### Task instructions
The records that follow are to be repeated without alteration.
::::::
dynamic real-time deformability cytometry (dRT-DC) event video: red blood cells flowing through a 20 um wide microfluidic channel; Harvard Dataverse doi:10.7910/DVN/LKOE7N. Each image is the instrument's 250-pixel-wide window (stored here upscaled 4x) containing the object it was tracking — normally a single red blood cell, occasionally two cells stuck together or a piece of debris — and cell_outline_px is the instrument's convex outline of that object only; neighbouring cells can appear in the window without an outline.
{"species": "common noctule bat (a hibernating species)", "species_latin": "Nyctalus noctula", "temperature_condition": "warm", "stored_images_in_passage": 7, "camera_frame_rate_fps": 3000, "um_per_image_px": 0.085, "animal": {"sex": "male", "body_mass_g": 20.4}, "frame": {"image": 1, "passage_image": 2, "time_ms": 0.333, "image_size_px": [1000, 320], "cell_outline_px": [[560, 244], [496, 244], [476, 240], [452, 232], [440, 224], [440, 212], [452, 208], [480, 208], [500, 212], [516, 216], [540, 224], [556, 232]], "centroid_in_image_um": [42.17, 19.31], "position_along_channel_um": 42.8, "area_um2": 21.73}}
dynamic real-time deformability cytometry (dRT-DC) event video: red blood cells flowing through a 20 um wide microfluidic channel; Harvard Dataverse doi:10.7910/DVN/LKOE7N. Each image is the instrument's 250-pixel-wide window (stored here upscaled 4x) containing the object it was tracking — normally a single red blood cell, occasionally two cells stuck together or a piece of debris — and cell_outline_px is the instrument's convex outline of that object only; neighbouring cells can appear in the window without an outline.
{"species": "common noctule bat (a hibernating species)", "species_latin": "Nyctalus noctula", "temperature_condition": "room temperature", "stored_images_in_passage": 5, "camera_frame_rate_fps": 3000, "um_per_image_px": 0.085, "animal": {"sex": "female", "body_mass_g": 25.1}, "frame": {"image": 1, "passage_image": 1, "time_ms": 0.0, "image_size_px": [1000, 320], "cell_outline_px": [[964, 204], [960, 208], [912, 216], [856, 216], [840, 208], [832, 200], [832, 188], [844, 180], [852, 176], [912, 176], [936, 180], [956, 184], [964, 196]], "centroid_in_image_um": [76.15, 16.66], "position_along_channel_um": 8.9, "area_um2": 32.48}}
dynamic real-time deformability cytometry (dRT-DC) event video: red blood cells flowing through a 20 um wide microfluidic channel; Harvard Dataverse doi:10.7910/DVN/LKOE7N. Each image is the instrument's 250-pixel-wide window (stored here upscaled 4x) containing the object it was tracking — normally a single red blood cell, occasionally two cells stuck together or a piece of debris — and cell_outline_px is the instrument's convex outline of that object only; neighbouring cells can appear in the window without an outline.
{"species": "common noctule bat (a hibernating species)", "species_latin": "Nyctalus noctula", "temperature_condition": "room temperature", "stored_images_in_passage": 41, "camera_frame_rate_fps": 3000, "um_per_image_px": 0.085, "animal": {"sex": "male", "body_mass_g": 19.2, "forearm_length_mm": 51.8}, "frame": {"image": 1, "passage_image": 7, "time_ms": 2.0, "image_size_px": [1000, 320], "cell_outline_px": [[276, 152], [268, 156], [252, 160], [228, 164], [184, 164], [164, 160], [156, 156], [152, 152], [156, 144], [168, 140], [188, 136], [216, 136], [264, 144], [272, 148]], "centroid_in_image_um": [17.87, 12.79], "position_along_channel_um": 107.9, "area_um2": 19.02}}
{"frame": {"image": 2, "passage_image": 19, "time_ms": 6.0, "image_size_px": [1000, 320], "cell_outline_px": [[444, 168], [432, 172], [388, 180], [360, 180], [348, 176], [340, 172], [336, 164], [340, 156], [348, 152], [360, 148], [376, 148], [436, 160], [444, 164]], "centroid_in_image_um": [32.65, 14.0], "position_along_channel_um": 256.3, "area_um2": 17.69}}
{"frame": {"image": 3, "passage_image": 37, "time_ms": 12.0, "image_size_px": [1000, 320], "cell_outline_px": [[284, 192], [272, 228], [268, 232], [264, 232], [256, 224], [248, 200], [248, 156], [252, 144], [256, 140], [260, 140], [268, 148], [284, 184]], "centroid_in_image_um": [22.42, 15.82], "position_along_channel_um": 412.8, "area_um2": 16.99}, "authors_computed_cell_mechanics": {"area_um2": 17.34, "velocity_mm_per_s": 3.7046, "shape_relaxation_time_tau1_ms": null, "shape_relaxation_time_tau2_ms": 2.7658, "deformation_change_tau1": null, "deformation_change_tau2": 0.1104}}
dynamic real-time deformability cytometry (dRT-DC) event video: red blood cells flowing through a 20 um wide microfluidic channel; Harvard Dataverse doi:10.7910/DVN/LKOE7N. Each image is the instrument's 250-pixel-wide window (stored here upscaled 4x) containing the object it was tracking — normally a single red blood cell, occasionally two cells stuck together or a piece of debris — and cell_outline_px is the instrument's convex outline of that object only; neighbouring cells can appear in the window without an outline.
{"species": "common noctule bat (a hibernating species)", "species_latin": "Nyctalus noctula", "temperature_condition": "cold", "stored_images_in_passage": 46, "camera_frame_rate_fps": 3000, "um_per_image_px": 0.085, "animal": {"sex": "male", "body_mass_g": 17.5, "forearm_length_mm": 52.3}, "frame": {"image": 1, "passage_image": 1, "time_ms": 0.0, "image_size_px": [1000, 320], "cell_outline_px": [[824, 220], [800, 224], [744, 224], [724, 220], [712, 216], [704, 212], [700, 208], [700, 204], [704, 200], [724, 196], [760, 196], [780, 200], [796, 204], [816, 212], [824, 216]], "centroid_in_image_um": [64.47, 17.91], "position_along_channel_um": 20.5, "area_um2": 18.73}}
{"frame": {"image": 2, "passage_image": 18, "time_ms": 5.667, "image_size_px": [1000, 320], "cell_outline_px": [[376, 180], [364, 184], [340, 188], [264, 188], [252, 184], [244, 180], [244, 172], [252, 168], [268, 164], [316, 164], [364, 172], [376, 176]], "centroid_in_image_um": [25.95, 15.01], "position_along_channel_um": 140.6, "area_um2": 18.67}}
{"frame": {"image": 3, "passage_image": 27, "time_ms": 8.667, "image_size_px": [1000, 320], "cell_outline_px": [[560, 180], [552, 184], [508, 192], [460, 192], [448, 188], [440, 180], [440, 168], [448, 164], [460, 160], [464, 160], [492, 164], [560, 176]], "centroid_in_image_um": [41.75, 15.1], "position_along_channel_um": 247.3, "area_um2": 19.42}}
::::::
### Correct response
dynamic real-time deformability cytometry (dRT-DC) event video: red blood cells flowing through a 20 um wide microfluidic channel; Harvard Dataverse doi:10.7910/DVN/LKOE7N. Each image is the instrument's 250-pixel-wide window (stored here upscaled 4x) containing the object it was tracking — normally a single red blood cell, occasionally two cells stuck together or a piece of debris — and cell_outline_px is the instrument's convex outline of that object only; neighbouring cells can appear in the window without an outline.
{"species": "common noctule bat (a hibernating species)", "species_latin": "Nyctalus noctula", "temperature_condition": "warm", "stored_images_in_passage": 7, "camera_frame_rate_fps": 3000, "um_per_image_px": 0.085, "animal": {"sex": "male", "body_mass_g": 20.4}, "frame": {"image": 1, "passage_image": 2, "time_ms": 0.333, "image_size_px": [1000, 320], "cell_outline_px": [[560, 244], [496, 244], [476, 240], [452, 232], [440, 224], [440, 212], [452, 208], [480, 208], [500, 212], [516, 216], [540, 224], [556, 232]], "centroid_in_image_um": [42.17, 19.31], "position_along_channel_um": 42.8, "area_um2": 21.73}}
dynamic real-time deformability cytometry (dRT-DC) event video: red blood cells flowing through a 20 um wide microfluidic channel; Harvard Dataverse doi:10.7910/DVN/LKOE7N. Each image is the instrument's 250-pixel-wide window (stored here upscaled 4x) containing the object it was tracking — normally a single red blood cell, occasionally two cells stuck together or a piece of debris — and cell_outline_px is the instrument's convex outline of that object only; neighbouring cells can appear in the window without an outline.
{"species": "common noctule bat (a hibernating species)", "species_latin": "Nyctalus noctula", "temperature_condition": "room temperature", "stored_images_in_passage": 5, "camera_frame_rate_fps": 3000, "um_per_image_px": 0.085, "animal": {"sex": "female", "body_mass_g": 25.1}, "frame": {"image": 1, "passage_image": 1, "time_ms": 0.0, "image_size_px": [1000, 320], "cell_outline_px": [[964, 204], [960, 208], [912, 216], [856, 216], [840, 208], [832, 200], [832, 188], [844, 180], [852, 176], [912, 176], [936, 180], [956, 184], [964, 196]], "centroid_in_image_um": [76.15, 16.66], "position_along_channel_um": 8.9, "area_um2": 32.48}}
dynamic real-time deformability cytometry (dRT-DC) event video: red blood cells flowing through a 20 um wide microfluidic channel; Harvard Dataverse doi:10.7910/DVN/LKOE7N. Each image is the instrument's 250-pixel-wide window (stored here upscaled 4x) containing the object it was tracking — normally a single red blood cell, occasionally two cells stuck together or a piece of debris — and cell_outline_px is the instrument's convex outline of that object only; neighbouring cells can appear in the window without an outline.
{"species": "common noctule bat (a hibernating species)", "species_latin": "Nyctalus noctula", "temperature_condition": "room temperature", "stored_images_in_passage": 41, "camera_frame_rate_fps": 3000, "um_per_image_px": 0.085, "animal": {"sex": "male", "body_mass_g": 19.2, "forearm_length_mm": 51.8}, "frame": {"image": 1, "passage_image": 7, "time_ms": 2.0, "image_size_px": [1000, 320], "cell_outline_px": [[276, 152], [268, 156], [252, 160], [228, 164], [184, 164], [164, 160], [156, 156], [152, 152], [156, 144], [168, 140], [188, 136], [216, 136], [264, 144], [272, 148]], "centroid_in_image_um": [17.87, 12.79], "position_along_channel_um": 107.9, "area_um2": 19.02}}
{"frame": {"image": 2, "passage_image": 19, "time_ms": 6.0, "image_size_px": [1000, 320], "cell_outline_px": [[444, 168], [432, 172], [388, 180], [360, 180], [348, 176], [340, 172], [336, 164], [340, 156], [348, 152], [360, 148], [376, 148], [436, 160], [444, 164]], "centroid_in_image_um": [32.65, 14.0], "position_along_channel_um": 256.3, "area_um2": 17.69}}
{"frame": {"image": 3, "passage_image": 37, "time_ms": 12.0, "image_size_px": [1000, 320], "cell_outline_px": [[284, 192], [272, 228], [268, 232], [264, 232], [256, 224], [248, 200], [248, 156], [252, 144], [256, 140], [260, 140], [268, 148], [284, 184]], "centroid_in_image_um": [22.42, 15.82], "position_along_channel_um": 412.8, "area_um2": 16.99}, "authors_computed_cell_mechanics": {"area_um2": 17.34, "velocity_mm_per_s": 3.7046, "shape_relaxation_time_tau1_ms": null, "shape_relaxation_time_tau2_ms": 2.7658, "deformation_change_tau1": null, "deformation_change_tau2": 0.1104}}
dynamic real-time deformability cytometry (dRT-DC) event video: red blood cells flowing through a 20 um wide microfluidic channel; Harvard Dataverse doi:10.7910/DVN/LKOE7N. Each image is the instrument's 250-pixel-wide window (stored here upscaled 4x) containing the object it was tracking — normally a single red blood cell, occasionally two cells stuck together or a piece of debris — and cell_outline_px is the instrument's convex outline of that object only; neighbouring cells can appear in the window without an outline.
{"species": "common noctule bat (a hibernating species)", "species_latin": "Nyctalus noctula", "temperature_condition": "cold", "stored_images_in_passage": 46, "camera_frame_rate_fps": 3000, "um_per_image_px": 0.085, "animal": {"sex": "male", "body_mass_g": 17.5, "forearm_length_mm": 52.3}, "frame": {"image": 1, "passage_image": 1, "time_ms": 0.0, "image_size_px": [1000, 320], "cell_outline_px": [[824, 220], [800, 224], [744, 224], [724, 220], [712, 216], [704, 212], [700, 208], [700, 204], [704, 200], [724, 196], [760, 196], [780, 200], [796, 204], [816, 212], [824, 216]], "centroid_in_image_um": [64.47, 17.91], "position_along_channel_um": 20.5, "area_um2": 18.73}}
{"frame": {"image": 2, "passage_image": 18, "time_ms": 5.667, "image_size_px": [1000, 320], "cell_outline_px": [[376, 180], [364, 184], [340, 188], [264, 188], [252, 184], [244, 180], [244, 172], [252, 168], [268, 164], [316, 164], [364, 172], [376, 176]], "centroid_in_image_um": [25.95, 15.01], "position_along_channel_um": 140.6, "area_um2": 18.67}}
{"frame": {"image": 3, "passage_image": 27, "time_ms": 8.667, "image_size_px": [1000, 320], "cell_outline_px": [[560, 180], [552, 184], [508, 192], [460, 192], [448, 188], [440, 180], [440, 168], [448, 164], [460, 160], [464, 160], [492, 164], [560, 176]], "centroid_in_image_um": [41.75, 15.1], "position_along_channel_um": 247.3, "area_um2": 19.42}}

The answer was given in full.